[[ Records for this exercise open ]]

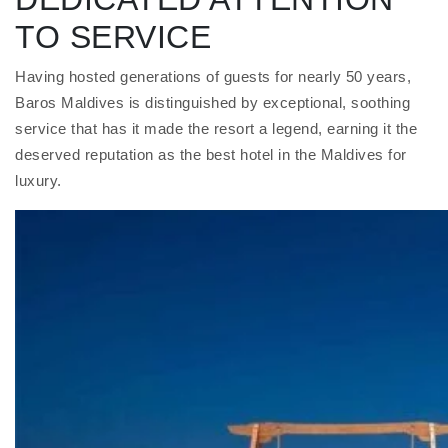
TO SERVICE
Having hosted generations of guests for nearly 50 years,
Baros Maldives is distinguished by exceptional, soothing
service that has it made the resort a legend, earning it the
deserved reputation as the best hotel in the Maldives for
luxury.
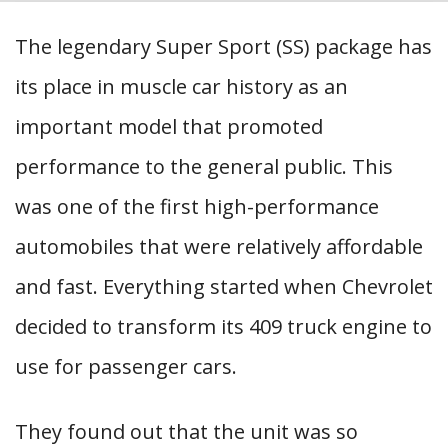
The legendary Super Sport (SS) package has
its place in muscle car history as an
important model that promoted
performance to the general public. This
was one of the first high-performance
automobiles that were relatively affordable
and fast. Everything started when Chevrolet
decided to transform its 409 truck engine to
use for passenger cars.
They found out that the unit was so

[[ Records for this exercise closed ]]

Please count the lines in the data above containing the string "that", with matching case, and reply with the number alone.

4